I keep re-reading Tony Blair’s statement. "I remain convinced it was right to go to war. It was the most difficult decision of my life." And I cannot understand it. It may be a terrible decision to go to war. Even Chamberlain thought that; but he didn’t find it a difficult decision - because, after the Nazi invasion of Poland, it was the right thing to do. And driving the streets of Baghdad now, watching the terrified American patrols, hearing yet another thunderous explosion shaking my windows and doors after dawn, I realise what all this means. Going to war in Iraq, invading Iraq last year, was the most difficult decision Blair had to take because he thought - correctly - that it might be the wrong decision. I will always remember his remark to British troops in Basra, that the sacrifice of British soldiers was not Hollywood but "real flesh and blood". Yes, it was real flesh and blood that was shed - but for weapons of mass destruction that weren’t real at all.

"Deadly force is authorised," it says on checkpoints all over Baghdad. Authorised by whom? There is no accountability. Repeatedly, on the great highways out of the city US soldiers shriek at motorists and open fire at the least suspicion. "We had some Navy Seals down at our checkpoint the other day," a 1st Cavalry sergeant says to me. "They asked if we were having any trouble. I said, yes, they’ve been shooting at us from a house over there. One of them asked: ’That house?’ We said yes. So they have these three SUVs and a lot of weapons made of titanium and they drive off towards the house. And later they come back and say ’We’ve taken care of that’. And we didn’t get shot at any more."
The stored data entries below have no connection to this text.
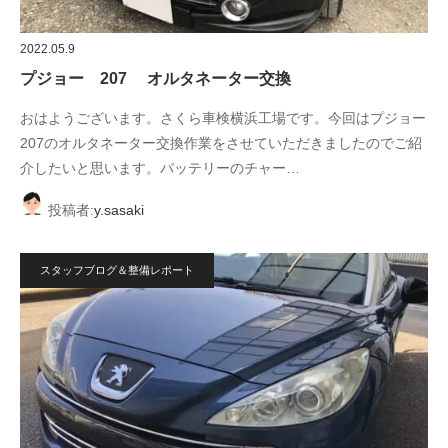
2022.05.9
プジョー 207 オルタネーター交換
おはようございます。さくら車検横浜工場です。今回はプジョー
207のオルタネーター交換作業をさせていただきましたのでご紹
介したいと思います。バッテリーのチャー…
投稿者:
y.sasaki
スタッフブログ＆整備レポート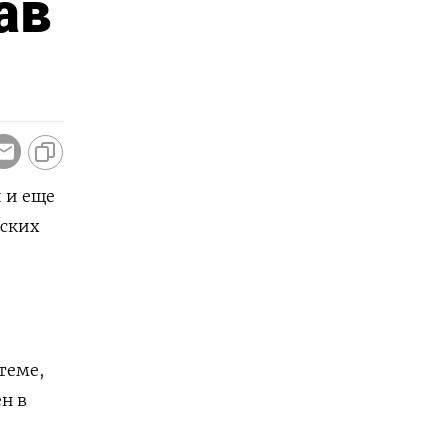
ав
 и еще
нских
теме,
н в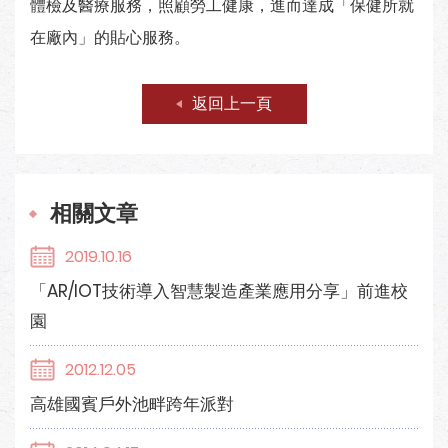
體檢及醫療服務，照顧勞工健康，進而達成「保健所就
在廠內」的貼心服務。
返回上一頁
相關文章
2019.10.16
「AR/IOT技術導入智慧製造產業應用分享」前進校
園
2012.12.05
高雄國賓戶外池畔跨年派對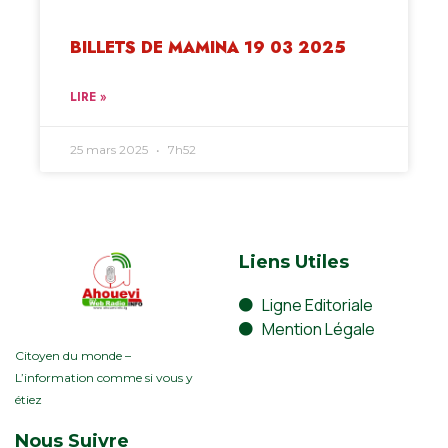
BILLETS DE MAMINA 19 03 2025
LIRE »
25 mars 2025
7h52
Liens Utiles
Ligne Editoriale
Mention Légale
Citoyen du monde –
L’information comme si vous y
étiez
Nous Suivre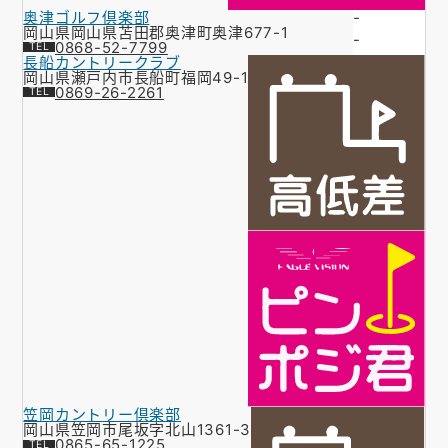
奥津ゴルフ倶楽部
-
岡山県岡山県苫田郡奥津町奥津677-1
-
0868-52-7799
長船カントリークラブ
岡山県瀬戸内市長船町福岡49-1
0869-26-2261
笠岡カントリー倶楽部
岡山県笠岡市尾坂字北山1361-3
0865-65-1225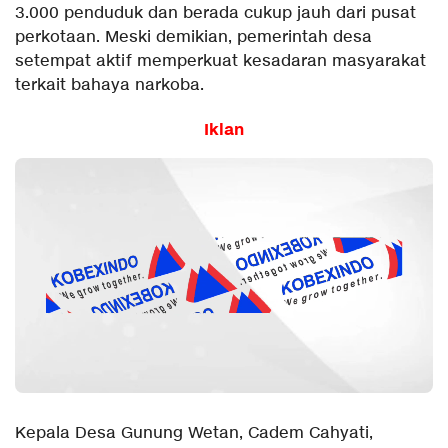
3.000 penduduk dan berada cukup jauh dari pusat
perkotaan. Meski demikian, pemerintah desa
setempat aktif memperkuat kesadaran masyarakat
terkait bahaya narkoba.
Iklan
Kepala Desa Gunung Wetan, Cadem Cahyati,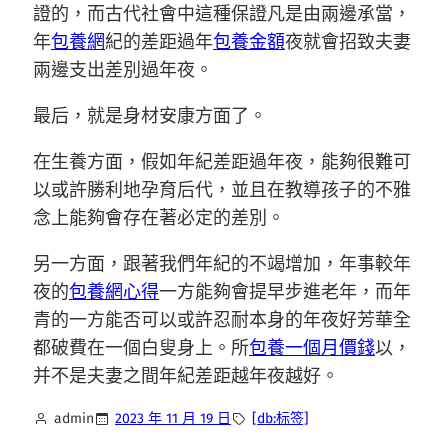
證的，而古代社會中這種保證凡是由兩邊承當，
年
包養網
紀的差距過年
包養金額
夜就會招致夫妻
兩邊支出差別過年夜。
最后，就是身材安康方面了。
在生養方面，假如年紀差距過年夜，能夠很難可
以或許勝利地孕育后代，並且在教導孩子的不雅
念上能夠會存在著必定的差別。
另一方面，跟著我們年紀的不竭增加，年事較年
夜的
包養網心得
一方能夠會提早步進老年，而年
青的一方能否可以或許忍耐本身的年夜好芳華全
都破費在一個白叟身上。所
包養一個月價錢
以，
并不是夫妻之間年紀差距越年夜越好。
admin
2023 年 11 月 19 日
[db:标签]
What does this mean? The Americans are now bragging about their siege of Najaf. Lieutenant Colonel Garry Bishop of the 37th Armoured Division’s 1st Battalion believes it was an "ideal" battle (even though he failed to kill or capture Muqtada Sadr whose "Mehdi army" were fighting the US forces). It was "ideal", Bishop explained, because the Americans avoided damaging the holy shrines of the Imams Ali and Hussein. What are Iraqis to make of this? What if a Muslim army occupied Kent and bombarded Canterbury and then bragged that they hadn’t damaged Canterbury Cathedral? Would we be grateful?

What, indeed, are we to make of a war which is turned into a fantasy by those who started it? As foreign workers pour out of Iraq for fear of their lives, US Secretary of State Colin Powell tells a press conference that hostage-taking is having an "effect" on reconstruction. Effect! Oil pipeline explosions are now as regular as power cuts. In parts of Baghdad now, they have only four hours of electricity a day; the streets swarm with foreign mercenaries, guns poking from windows, shouting abusively at Iraqis who don’t clear the way for them. This is the "safer" Iraq which Mr Blair was boasting of the other day. What world does the British Government exist in?

Take the Saddam trial. The entire Arab press - including the Baghdad papers - prints the judge’s name. Indeed, the same judge has given interviews about his charges of murder against Muqtada Sadr. He has posed for newspaper pictures. But when I mention his name in The Independent, I was solemnly censured by the British Government’s spokesman. Salem Chalabi threatened to prosecute me. So let me get this right. We illegally invade Iraq. We kill up to 11,000 Iraqis. And Mr Chalabi, appointed by the Americans, says I’m guilty of "incitement to murder". That just about says it all.